Keep the wording of the records intact as you retype them, and omit every image.

(Transcribed page contents)
##############################

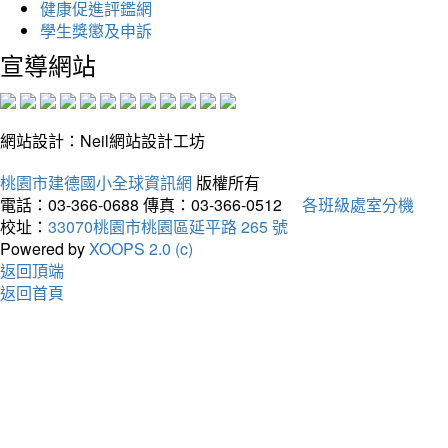
健康促進評鑑網
學生獎懲及申訴
宣導網站
網站設計：Neil網站設計工坊
桃園市建德國小全球資訊網
版權所有
電話：03-366-0688
傳真：03-366-0512
各班級處室分機
校址：
33070桃園市桃園區延平路 265 號
Powered by
XOOPS 2.0 (c)
返回頂端
返回首頁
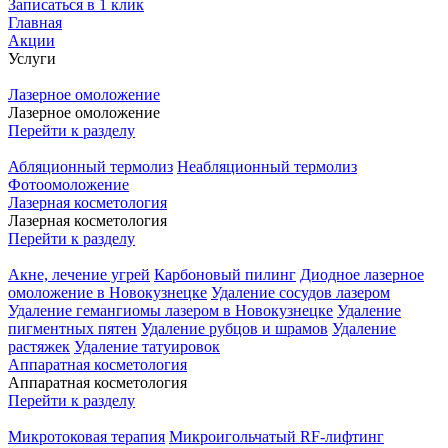
Записаться в 1 клик
Главная
Акции
Услуги
Лазерное омоложение
Лазерное омоложение
Перейти к разделу
Абляционный термолиз
Неабляционный термолиз
Фотоомоложение
Лазерная косметология
Лазерная косметология
Перейти к разделу
Акне, лечение угрей
Карбоновый пилинг
Диодное лазерное
омоложение в Новокузнецке
Удаление сосудов лазером
Удаление гемангиомы лазером в Новокузнецке
Удаление
пигментных пятен
Удаление рубцов и шрамов
Удаление
растяжек
Удаление татуировок
Аппаратная косметология
Аппаратная косметология
Перейти к разделу
Микротоковая терапия
Микроигольчатый RF-лифтинг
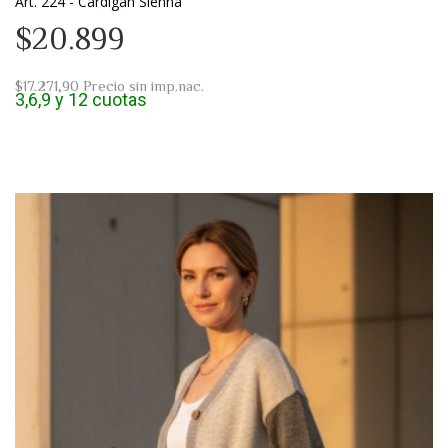
Art. 224 - Cárdigan Sienna
$20.899
$17.271,90
Precio sin imp.nac.
3,6,9 y 12 cuotas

##############################

▸ **SOLUTION TO THIS PROBLEM**
健康促進評鑑網
學生獎懲及申訴
宣導網站
網站設計：Neil網站設計工坊
桃園市建德國小全球資訊網
版權所有
電話：03-366-0688
傳真：03-366-0512
各班級處室分機
校址：
33070桃園市桃園區延平路 265 號
Powered by
XOOPS 2.0 (c)
返回頂端
返回首頁
Записаться в 1 клик
Главная
Акции
Услуги
Лазерное омоложение
Лазерное омоложение
Перейти к разделу
Абляционный термолиз
Неабляционный термолиз
Фотоомоложение
Лазерная косметология
Лазерная косметология
Перейти к разделу
Акне, лечение угрей
Карбоновый пилинг
Диодное лазерное
омоложение в Новокузнецке
Удаление сосудов лазером
Удаление гемангиомы лазером в Новокузнецке
Удаление
пигментных пятен
Удаление рубцов и шрамов
Удаление
растяжек
Удаление татуировок
Аппаратная косметология
Аппаратная косметология
Перейти к разделу
Микротоковая терапия
Микроигольчатый RF-лифтинг
Art. 224 - Cárdigan Sienna
$20.899
$17.271,90
Precio sin imp.nac.
3,6,9 y 12 cuotas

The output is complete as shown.